AWS Apologizes For Cloud Outage, Blames Typo
Amazon Web Services Thursday said an employee trying to debug its billing system entered a command incorrectly, causing the four-hour outage that disrupted service to Amazon S3 clients around the world earlier this week.
In a postmortem detailing the events that led to Tuesday's high-profile disruption, AWS apologized for the impact on customers and outlined the changes it is making to prevent the problem from occurring again.
The crash started with a bad command entered during a debugging process on its S3 billing system at 9:37 am PT in the provider's Virginia data center that serves the eastern region of the United States.
[Related: Partners: AWS Outage Puts Spotlight Onn Private Cloud Advantages]
An employee, using "an established playbook," intended to pull down a small number of servers that hosted subsystems for the billing process. Instead, the accidental command resulted in a far broader swath of servers being taken offline, including one subsystem necessary to serve specific requests for data storage functions, and another allocating new storage, AWS said in the postmortem.
"Removing a significant portion of the capacity caused each of these systems to require a full restart. While these subsystems were being restarted, S3 was unable to service requests," the postmortem said.
The restart process then took longer than expected, largely due to the cloud's growth in recent years, AWS said.
"While this is an operation that we have relied on to maintain our systems since the launch of S3, we have not completely restarted the index subsystem or the placement subsystem in our larger regions for many years. S3 has experienced massive growth over the last several years and the process of restarting these services and running the necessary safety checks to validate the integrity of the metadata took longer than expected," AWS said.

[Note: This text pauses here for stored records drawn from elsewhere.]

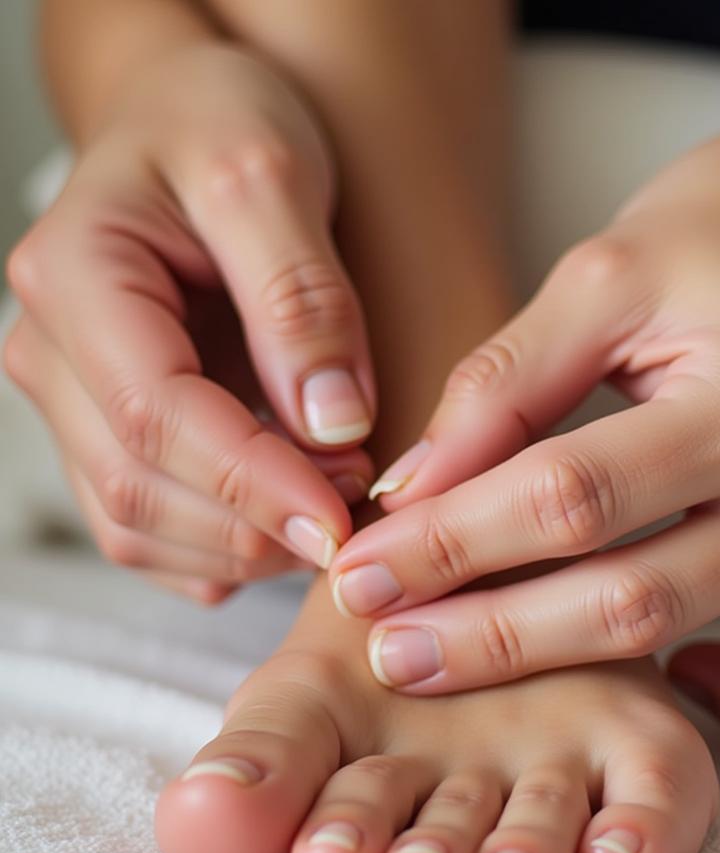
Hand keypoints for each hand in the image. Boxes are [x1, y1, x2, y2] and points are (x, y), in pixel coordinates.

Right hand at [4, 44, 374, 600]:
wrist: (188, 123)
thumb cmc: (221, 127)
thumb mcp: (270, 176)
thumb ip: (299, 296)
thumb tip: (331, 424)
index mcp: (77, 276)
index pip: (155, 412)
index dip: (252, 483)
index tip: (340, 518)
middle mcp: (54, 350)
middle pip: (138, 486)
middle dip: (254, 526)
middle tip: (356, 518)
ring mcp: (74, 399)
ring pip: (135, 525)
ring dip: (239, 549)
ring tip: (331, 519)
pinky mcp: (109, 429)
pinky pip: (145, 527)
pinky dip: (215, 552)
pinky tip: (279, 534)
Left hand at [325, 116, 719, 754]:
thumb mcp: (607, 274)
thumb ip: (502, 385)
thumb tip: (408, 493)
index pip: (568, 501)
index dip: (449, 546)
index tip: (362, 572)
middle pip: (635, 603)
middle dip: (490, 639)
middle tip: (392, 650)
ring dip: (626, 689)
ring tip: (525, 671)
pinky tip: (699, 664)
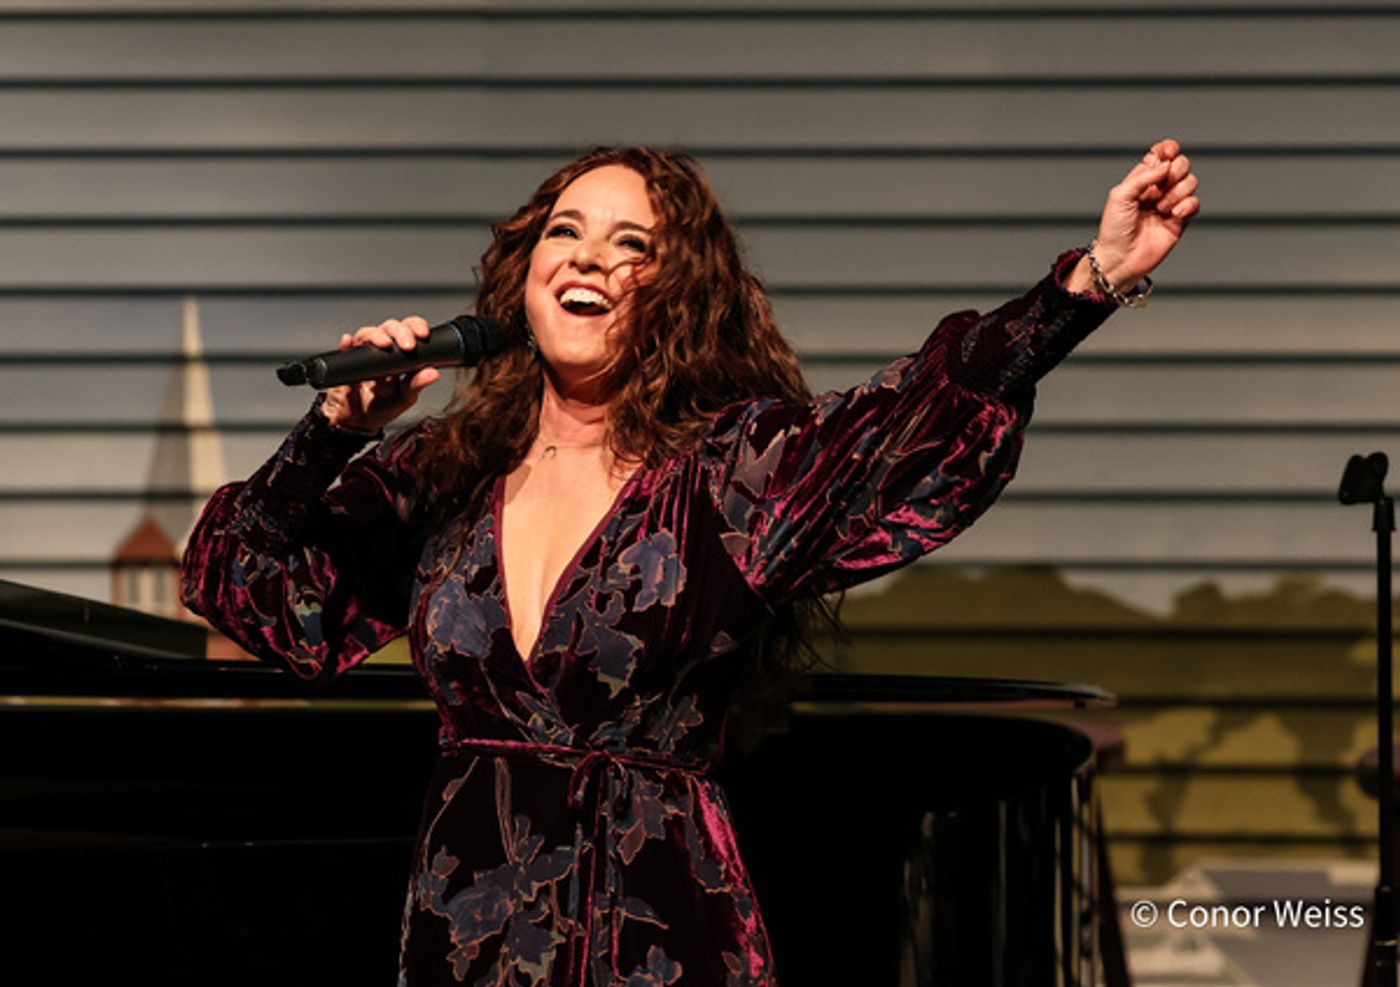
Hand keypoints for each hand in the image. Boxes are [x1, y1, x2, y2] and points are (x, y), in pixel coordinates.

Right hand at [319, 316, 439, 431]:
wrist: (358, 422)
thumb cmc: (381, 406)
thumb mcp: (403, 398)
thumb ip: (416, 385)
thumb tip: (433, 373)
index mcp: (399, 355)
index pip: (408, 331)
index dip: (415, 326)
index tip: (423, 334)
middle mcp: (381, 350)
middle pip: (388, 327)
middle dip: (399, 331)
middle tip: (407, 345)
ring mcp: (362, 355)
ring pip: (366, 334)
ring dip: (376, 335)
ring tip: (384, 344)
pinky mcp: (346, 363)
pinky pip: (345, 350)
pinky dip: (347, 344)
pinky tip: (349, 342)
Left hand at [1067, 138, 1200, 295]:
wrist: (1120, 258)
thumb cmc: (1114, 229)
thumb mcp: (1120, 196)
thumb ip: (1143, 177)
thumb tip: (1166, 165)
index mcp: (1142, 179)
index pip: (1161, 155)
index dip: (1168, 149)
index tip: (1168, 151)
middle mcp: (1158, 189)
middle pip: (1181, 164)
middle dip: (1176, 170)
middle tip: (1162, 186)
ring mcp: (1171, 203)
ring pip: (1191, 182)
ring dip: (1177, 192)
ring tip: (1161, 208)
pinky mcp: (1180, 220)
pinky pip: (1195, 203)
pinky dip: (1187, 205)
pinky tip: (1172, 215)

Even after restarts are completed, problems typically persist a while longer due to backlogs created from the downtime, said Mat Elis, CEO of Cloudability, a cloud management software vendor.
Think of the analogy of a series of phone lines, Elis said.
"Normally the phone lines receive five calls a minute. The phone system went down, and callers get an engaged tone, so they start calling back. After one minute there are 10 callers, after five minutes 25 callers, all trying to call the five lines."
That kind of scenario, with robots instead of human callers, is what happened at AWS. After the reset, automated systems across Amazon's massive customer base tried to resume stalled processes, such as uploading or downloading files to and from S3, all at once. It takes time for a provider to catch up with backlog and resume normal operations.
Amazon has already modified the tool used to pull down the intended servers, which allowed "too much capacity to be removed too quickly," the statement said.
The tool has been updated to remove servers slower and add safeguards that prevent removing servers in situations where it will bring the system below a minimum level of capacity.
"We are making several changes as a result of this operational event," said AWS.
Tuesday's outage took down many popular websites and enterprise services like Slack and Trello that rely on the public cloud giant. That not only embarrassed the cloud leader, but delivered a marketing windfall to rivals.
"This is going to force a Google conversation. They just handed Google thousands of customers," Jamie Shepard, senior vice president at Google partner Lumenate, told CRN earlier this week.